Алорко успокоил своих.
— Это мой брат, — сказал он на наречии страны. — Мы вместе жили в Сагунте. Притом он не из этого города. Он издалека, из страны, где люди почти боги, и он приехал со мной, чтобы познакомиться с вами.
Женщины смотрели на Актеона с изумлением, узнав о его почти божественном происхождении, которое ему приписывал Алорко.
Караван спешился и вошли в громадную хижину, которая служила дворцом народного главы. Обширное помещение, почерневшее от дыма и освещаемое лишь узкими отдушинами, служило местом собрания и совета народных воинов. В одном углу, где было проделано большое отверстие в крыше, служащее печной трубой, лежал громадный камень, на котором горели поленья. В стену была вделана каменная доска с грубо высеченной на ней фигурой народного бога, удавливающего двух львов. На стенах висели копья и щиты, шкуры диких зверей, белые черепа домашних животных. Вдоль стен шла каменная скамья, которая пресекалась подле очага, там где помещалось высокое каменное сидение, покрытое медвежьей шкурой. Это было место царя.
Воины, постепенно входя, размещались на скамье.
Один из стариков, взяв Алорко за руку, проводил его к почетному месту.
— Садись здесь, сын Эндовельико. Ты единственный его наследник и ты достоин стать нашим главой. Его мужество и его благоразумие пребывают в тебе.
Большинство воинов поддерживали взглядами одобрения слова степенного старца.
— Где находится тело моего отца? — спросил Алорко, взволнованный церемонией.
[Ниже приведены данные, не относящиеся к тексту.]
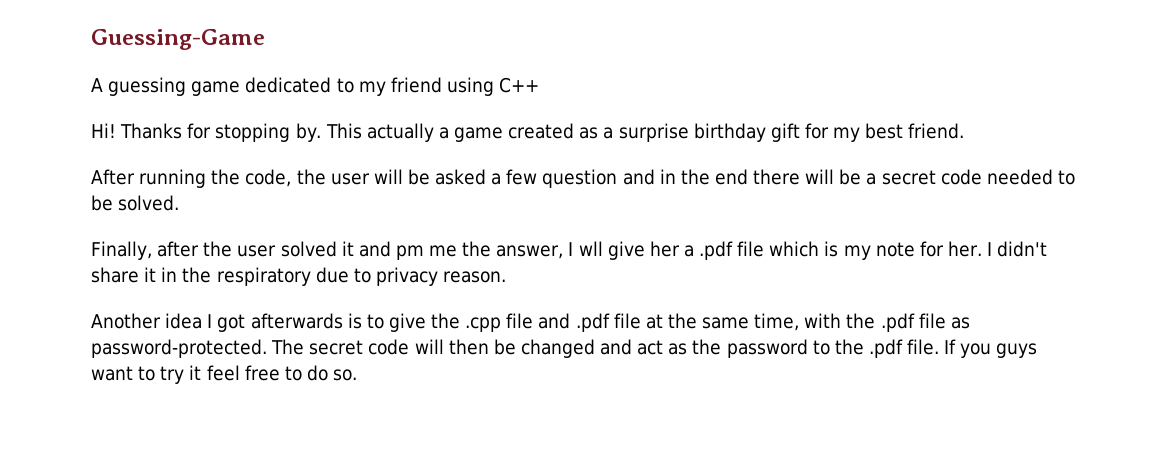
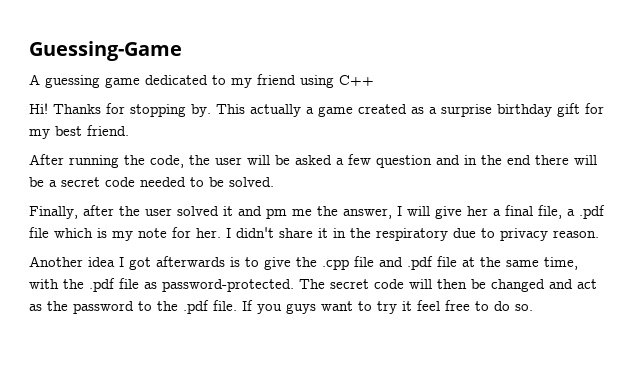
[578,241,603,256] wll -> [407,206,430,216] will
(694, 251) none -> [505,205,575,219] final file, a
— С тех пор, как взошло солнце, оно находится на лугу, где отец обучал тебя выезжать лошадей и владеть оружием. Юноши нашего племени охраняют его. Завтра, когда взойдет солнце, будет его погребение, достойное столь великого правителя. Засим ты, как новый царь, дашь нам советы относительно нужд народа.
Алорко посадил подле себя грека. Женщины внесли факелы, так как с наступлением сумерек сквозь узкие отдушины еле проникал бледный и трепетный полусвет. Сестры Алорко с опущенным взглядом и в туниках, украшенных цветами и волнообразно спадающими вокруг их девственных сильных тел, стали обходить воинов, предлагая им в роговых чашах мед и пиво. Некоторые из мужчин пили очень много, не теряя своей степенности. Говорили о деяниях Эндовельико, точно он умер много лет тому назад, и о великом предприятии, на которое, без сомнения, их поведет его преемник, намекая не раз загадочными словами на обстоятельства, подлежащие обсуждению совета на следующий день.